Lowe-Hohenwarter House

We knew we had to find a special house to post because it’s my mom’s birthday, and this majestic Queen Anne fit the bill.

The story behind its construction is also the coolest. Daniel McPhee constructed this home for his in-laws, Edmund and Lucy Lowe, in 1890. (Raise your hand if you think that makes him the dopest son-in-law of all time.) Noted Seattle architect Elmer Fisher was charged with the task of its design.

Edmund Lowe was a successful Woodland businessman, serving as the Director of the Bank of Yolo until his retirement in 1898. After he died in 1899, a daughter, Harriet Brownell (and her family) inherited the house.

Three other families lived here afterward, but the Marks family settled in here for decades. W.M. Marks bought the property in 1953, then sold it to his son, Steve in 1964. Steve and his wife, Muvvie, raised six children here and owned the house until 1998.

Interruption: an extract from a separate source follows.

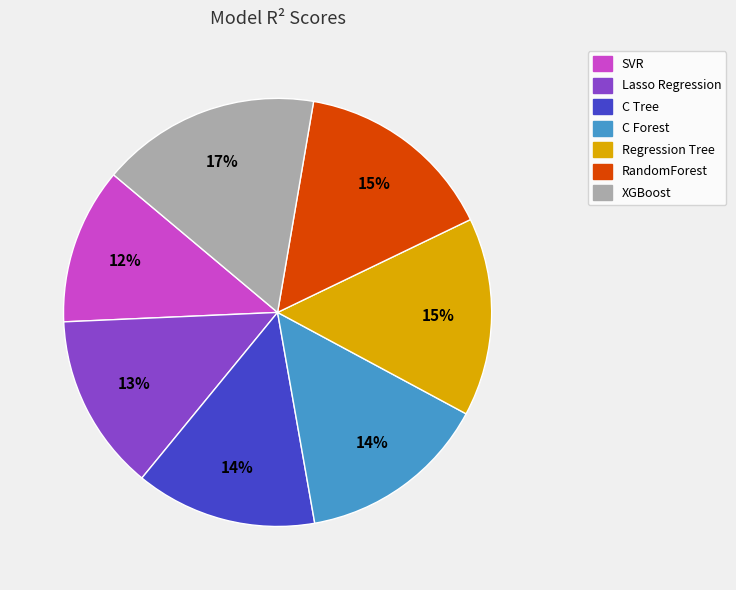

To the nearest percent, what percentage of the pie is C Forest?

14%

Jere and Kay Hohenwarter bought it then, and still reside there today. We were lucky to chat with Jere, who was outside raking leaves as we passed. He also suggested we go up on the property to get some better views and take photos. He said as long as Snickers “didn’t crap in the yard,” he was good with it. Haha.

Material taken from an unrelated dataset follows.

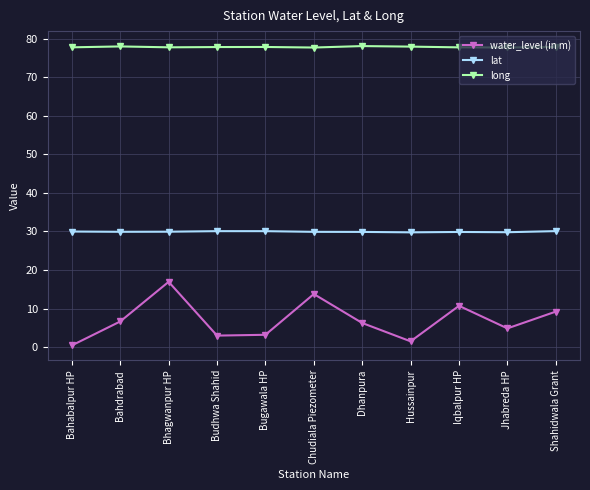

What is the label of the 7th point from the right?

Bugawala HP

Anyhoo, the house is around 8,000 square feet, with 16 stained glass windows, each containing 100 pieces of glass — all original to the house, except for one that was restored in 1999.

In all, there are 57 doors, 80 windows and all the interior oak trim is original, Jere said. No owner has ever messed with it or painted over the trim. Its 48 foot tower could be the sole focal point on any other home, but this beauty also boasts various shingles, inset porches, and some stucco with protruding abalone shells. (See pic of front gable).